Three stocks to profit from China and India

The populations of China and India are younger than in Europe - and their workforces are expanding too. That means Western retailers exposed to these markets should do well, says professional investor Rahul Sharma. Here, he tips three such stocks to buy now.

Each week, a professional investor tells MoneyWeek where he'd put his money now. This week: Rahul Sharma, managing director, Neev Capital.

Austerity and anaemic growth are the norm in the developed world, with unattractive demographics, high unemployment and inflation sapping spending power. Conventional wisdom has it that inflationary pressure in India and China will choke off both consumer and business demand. But this view isn't quite right.

In India and China, high inflation should be viewed in the context of favourable demographics and high growth rates. Due to rapid wage growth, consumers can absorb inflation better than their Western peers. Indeed, firms such as Unilever are raising prices there with relative ease, yet struggling with far smaller rises in the West. The median age in India is 25 and in China 34, far younger than the EU's 40. India will add a staggering 178 million people to its workforce by 2030, accounting for 30% of the world's total.

Boosting prospects further is the lift in per-capita income accompanying this trend. Already, the number of middle-income households in rural India outnumbers those in urban areas and their rising aspirations are being fed by access to global media, making it possible for consumer brands to build a following. The ranks of the wealthy are swelling too. China is expected to have more than 100 million households earning $10,000 per year within a decade, outstripping America. As incomes rise, so should consumer spending.

Fears of a global slowdown hitting China and India completely miss another key point. India is sheltered because two-thirds of its economy is driven by domestic consumption. China is also determined to re-orient its economy towards higher consumption and away from export-led growth. Both countries may have a deeply embedded culture of saving, but the younger generation wants Western-style consumption, and is even embracing debt, albeit in a cautious manner. So despite consistent tightening by the central bank, Chinese retail sales were up 17% in August.

Opportunity knocks for a host of consumer goods and services in these markets. So far, China, well on its way to becoming the largest luxury goods market in the world, has made the headlines. However, some key industries are not even scratching the surface of India's keeping up with the Patels' culture. Its retail markets are forecast to grow from $400bn to $700bn by 2015, throwing up huge opportunities for Western retailers. Here are three firms I like.

Brilliance China Automotive (HK: 1114) is BMW's Chinese partner.
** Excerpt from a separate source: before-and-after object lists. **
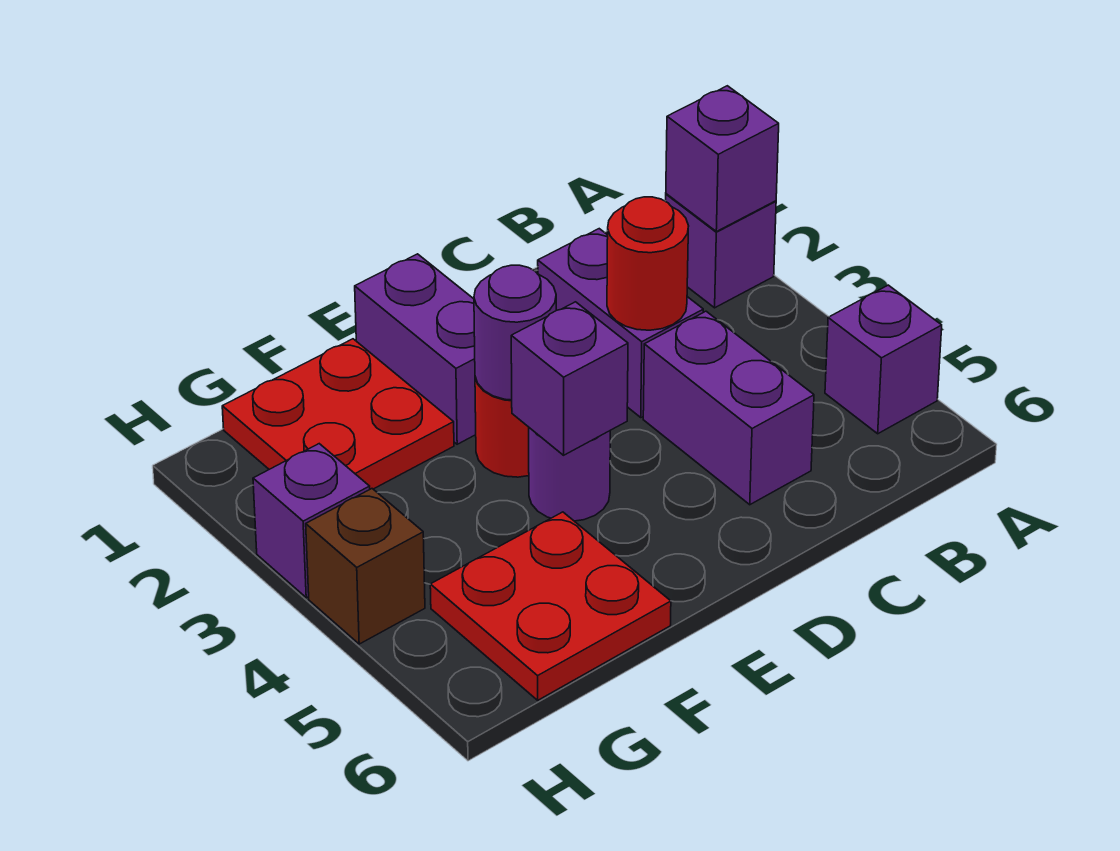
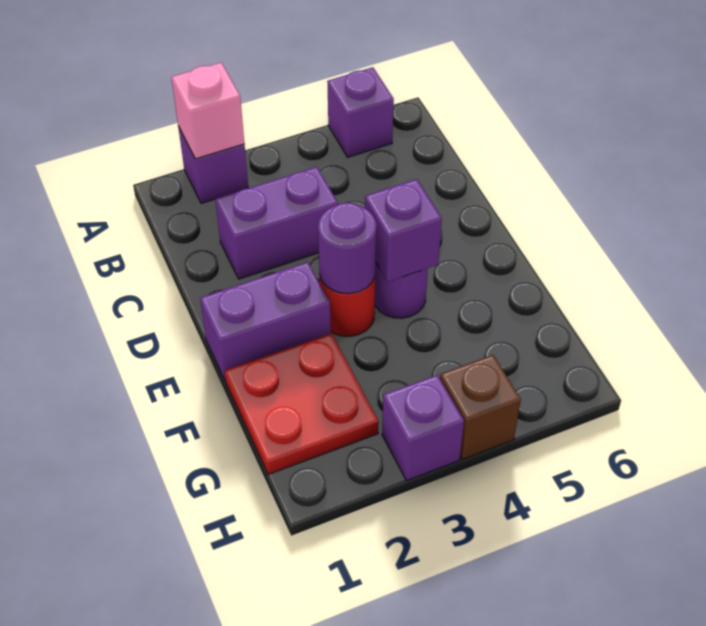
purple brick A2 level 2 -> pink brick A2 level 2
red round brick C3 level 2 -> none
purple brick C4:C5 level 1 -> none
red plate F5:G6 level 1 -> none

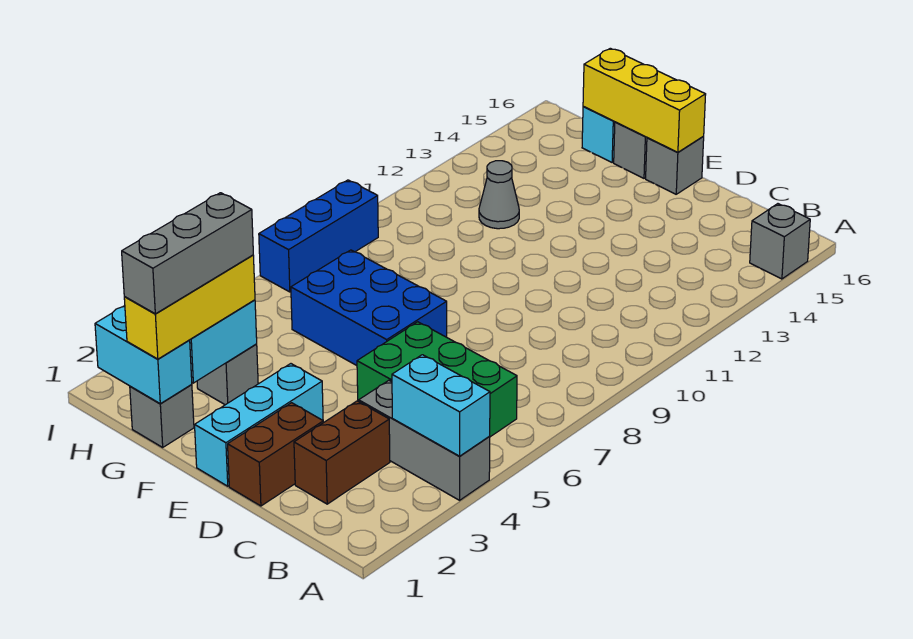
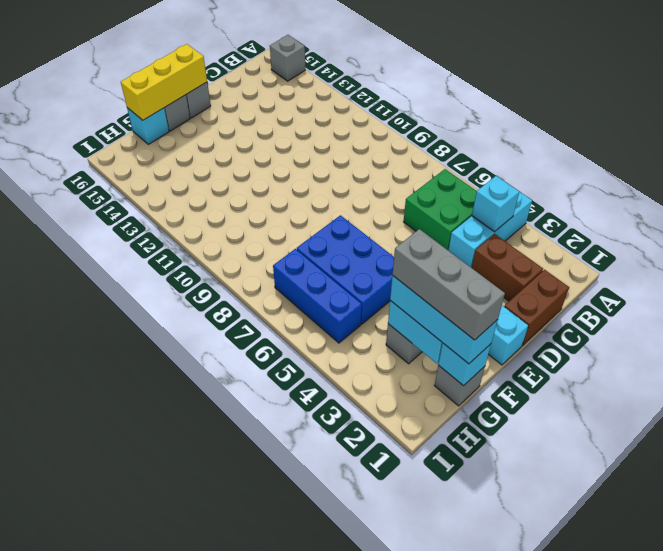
grey brick A4:C4 level 1 -> cyan brick A4:C4 level 1
cyan brick A4:B4 level 2 -> cyan brick B4 level 2
green brick B5:D6 level 1 -> green brick B5:C6 level 1
brown brick D1:D2 level 1 -> brown brick C1:D1 level 1
blue brick E6:G7 level 1 -> blue brick F5:G7 level 1
cyan brick G1:H1 level 2 -> cyan brick G1 level 2
yellow brick G1:G3 level 3 -> cyan brick G1:G3 level 3
grey cone G12 level 1 -> none
blue brick I7:I9 level 1 -> blue brick H5:H7 level 1

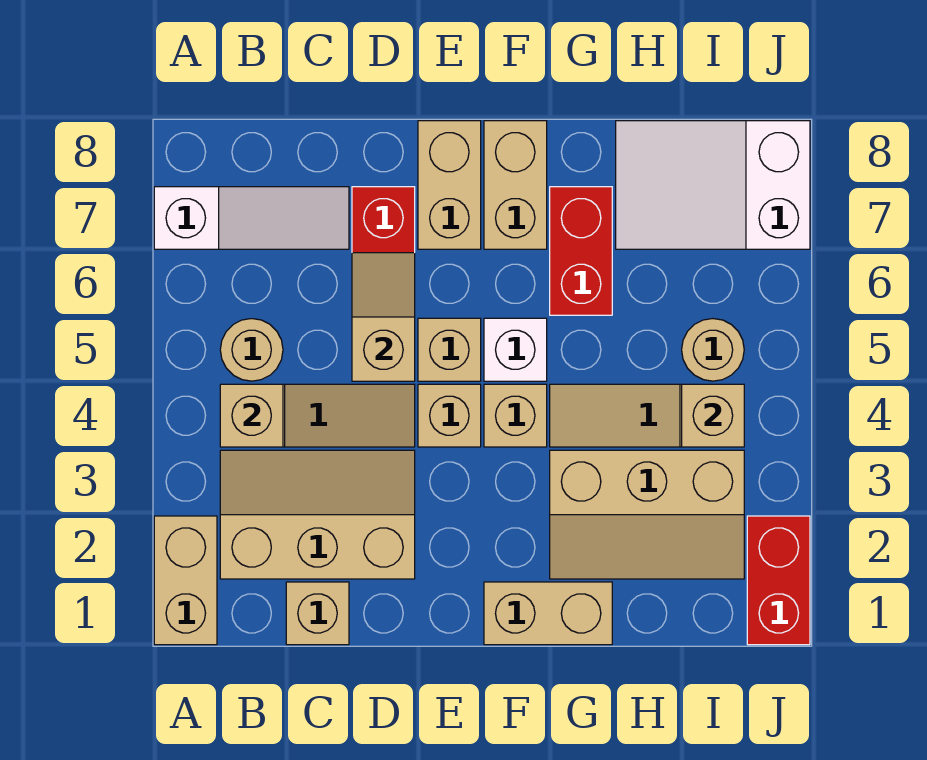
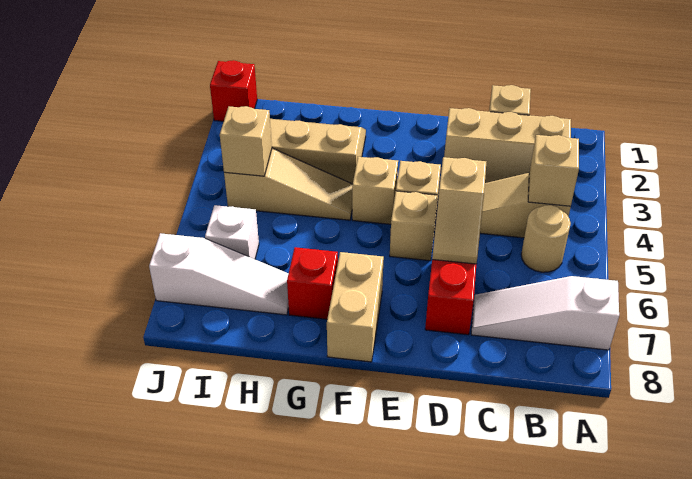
tan brick A1:A2 level 1 -> none
tan brick E7:E8 level 1 -> none
tan brick F1:G1 level 1 -> none
white brick F5 level 1 -> white brick I6 level 1
red brick G6:G7 level 1 -> red brick G7 level 1
white slope H7:J8 level 1 top J -> white slope H7:J7 level 1 top J
tan round brick I5 level 1 -> none
red brick J1:J2 level 1 -> red brick J1 level 1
Luxury car brands in China enjoy strong brand equity but are capacity constrained, so Brilliance is producing at capacity and enjoys high pricing power. This should drive strong cash-flow growth.

Richemont (VX: CFR), the luxury goods conglomerate, whose products include both watches and jewellery, is well placed to exploit the growing demand for exclusive marques across Asia. Greater China is already its biggest market and it is only just getting started in India.

Fashion retailer Inditex (MC: ITX) benefits from a strong supply chain that allows it consistently to innovate within its stores, building excitement and thus generating traffic. Through Zara and its other brands, it is expanding rapidly in Asia and enjoying great returns as a result.